第2話船出

少女と小人と猫は、森をぬけた。

森をぬけると、深紅の海が、ひろがっている。

その、浜辺には、水晶が、水晶でできた、貝が、たくさん、ちらばっている。

巻貝が、透き通って、光を、まく。小人は、そのひとつを拾って、調べる。

大きい巻貝を耳にあてたのは、マントに身を包んでいる、少女。貝からは、音がする。黄金の旋律が聞こえる。異界の、音・・・。

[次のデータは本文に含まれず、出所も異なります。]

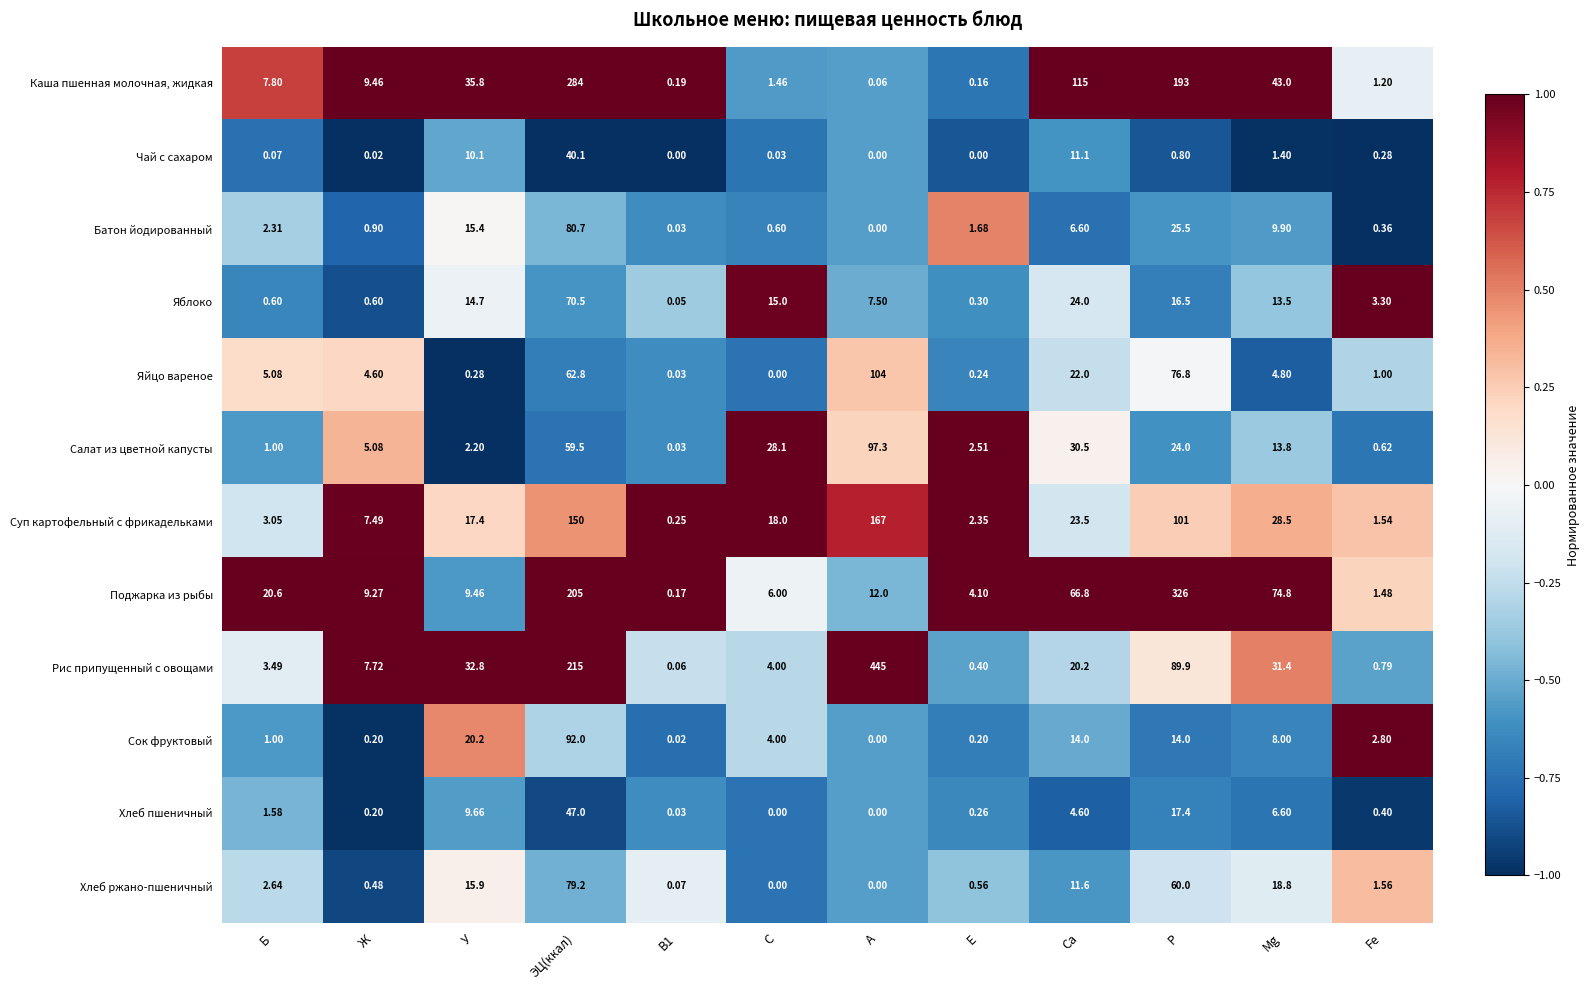

At which category is the sum across all series the highest?

ЭЦ(ккал)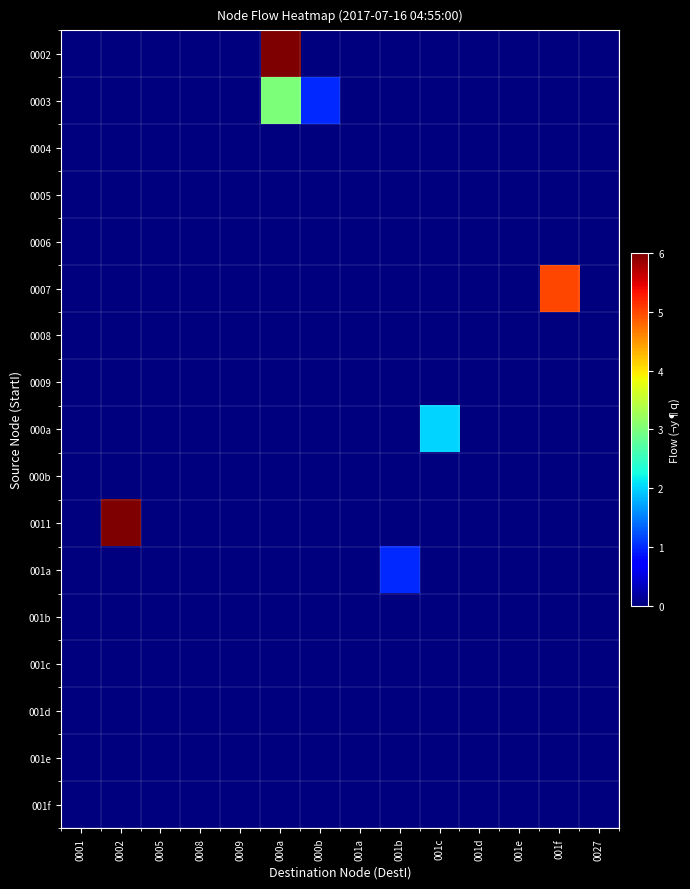

What is the total value across all series at 001c?

2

異界の街の、喧騒、雑踏が、聞こえる。少女はたましいが、ひきつる・・・。


魔法で、船をだす。杖なんか使わないが、魔法使いである、その少女。


船には、きれいな、帆がかかっている。

結局は、魔力ですすむ、小舟なのに。深紅の海に、ラピスラズリの色をした、小舟が、浮かぶ・・・。


風が、吹く。神々、精霊、が吹く風が、船にからむ。

猫が、トビウオを、つかむ・・・。紅い、気味の悪い、魚、しかし、猫は、舌舐めずりして、食べる・・・。

小人が、くじらをみる。潮を吹くのは、くじらなのだろうから。


少女は眠る。・・・。月が出ている・・・。星が出ている。夜がきた。

夜の神が、きまぐれに、やってきた。


繭を、しまいこんだ、小箱を、少女は、どこかに持っている。届けなくては、指輪と、いっしょに、世界が滅び去り、朽ち、灰になってしまわない、うち。